Photo: NurPhoto via AFP/Alain Pitton
In 2018, Turkey faced one of the worst currency and debt crises in its history. Photo: NurPhoto via AFP/Alain Pitton

Turkey’s crisis fell out of a clear blue sky, or so it seemed to analysts who weren’t looking up. In fact, Turkey was the financial crisis longest in preparation of any in recent memory.

The Erdogan model reduces to massive foreign borrowing to feed domestic consumption. Turkey got away with the worst current account deficit of any economy of significance because Erdogan sold his neighbors and the Americans on the notion that he was strategically indispensable. Eventually the market wearied of buying Turkish paper and the Gulf States decided that bailing out Turkey wasn’t worth the cost.

Most emerging markets don’t need to borrow money. In fact, most (including Russia, China, Hungary and most of the Asian emerging markets) are net lenders: They sell more goods and services than they buy, and lend the rest back to the deficit countries.

Brazil, the largest Latin American economy, has a tiny current account deficit. It has many problems, but it doesn’t have to worry about a creditors panic.
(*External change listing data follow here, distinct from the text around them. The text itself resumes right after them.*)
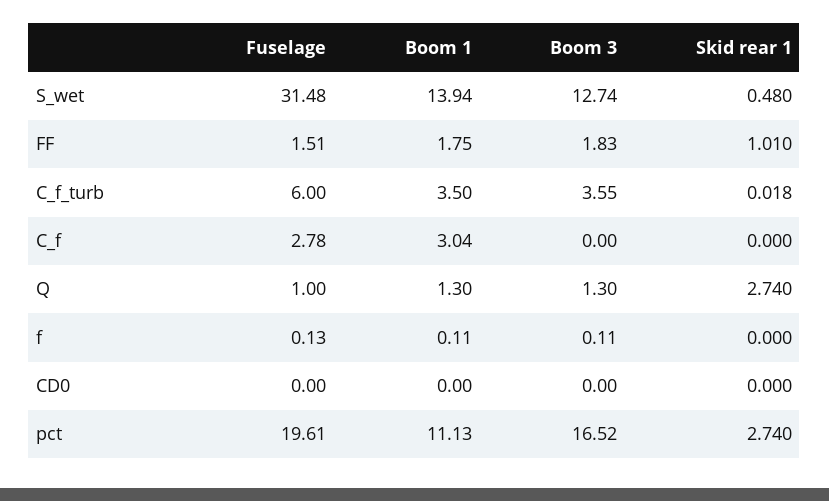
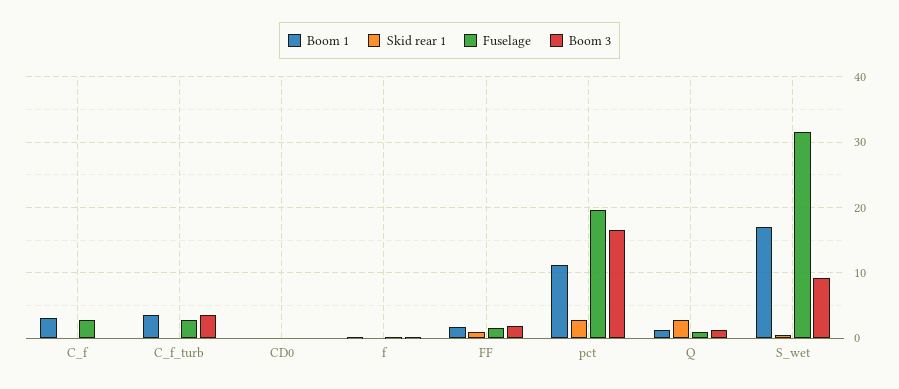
Boom 1, S_wet: 13.94 -> 17
Boom 3, S_wet: 12.74 -> 9
Fuselage, C_f_turb: 6 -> 3

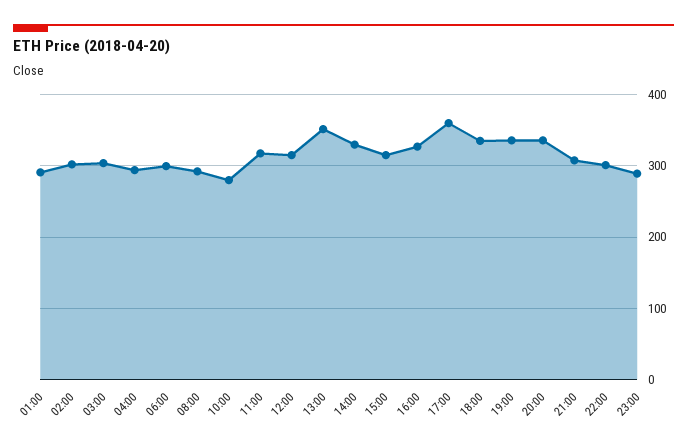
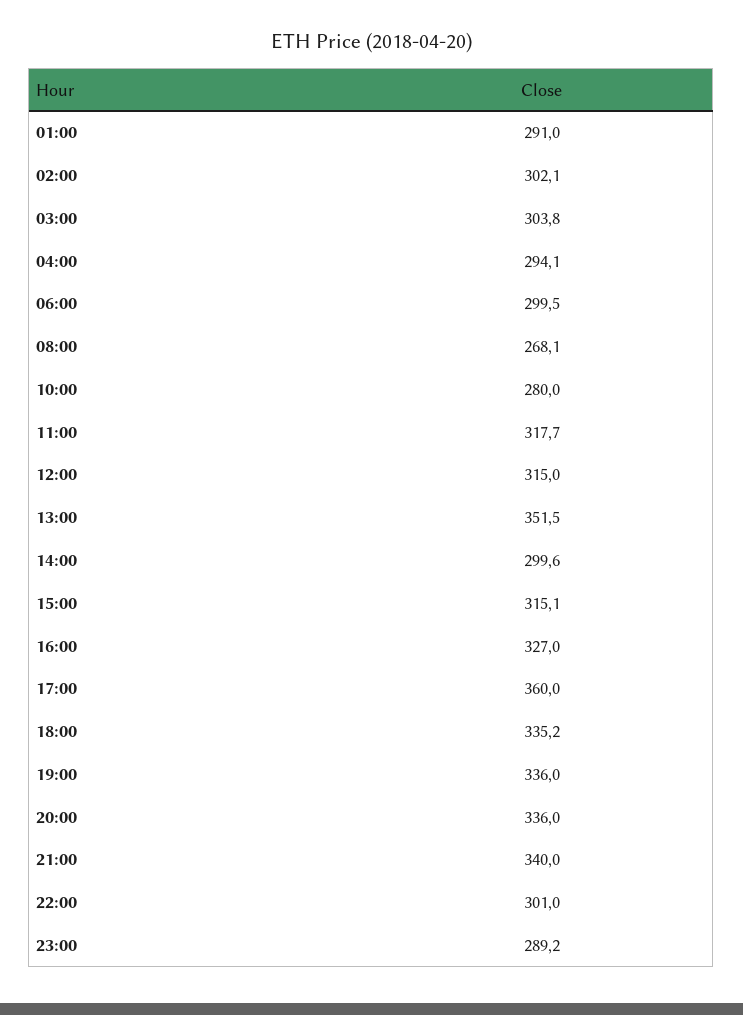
08:00: 290 -> 268.1
14:00: 330 -> 299.6
21:00: 310 -> 340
Argentina has a big deficit, and it’s no surprise that Argentina’s peso was the second-worst-performing emerging market currency after the Turkish lira.

Current account deficit

There isn’t any Turkish contagion, rather, investors are taking each market on its own merit. The Turkish crisis hasn’t led to contagion, that is, highly correlated returns among emerging markets. On the contrary, it has led to the greatest dispersion of returns among emerging market ETF’s since the Turkey ETF began trading in 2012.

Standard deviation of EM daily returns

The chart shows the daily standard deviation of returns across the universe of emerging market ETF’s. The higher the number, the greater the dispersion (and the lower the “contagion”).

Turkey is a unique basket case, a throwback to the Latin American kleptocracies that went bankrupt in the early 1980s. Turkey’s US$220 billion in corporate foreign debt is an annoyance to some creditors who may not be repaid, but it isn’t big enough to shake the system.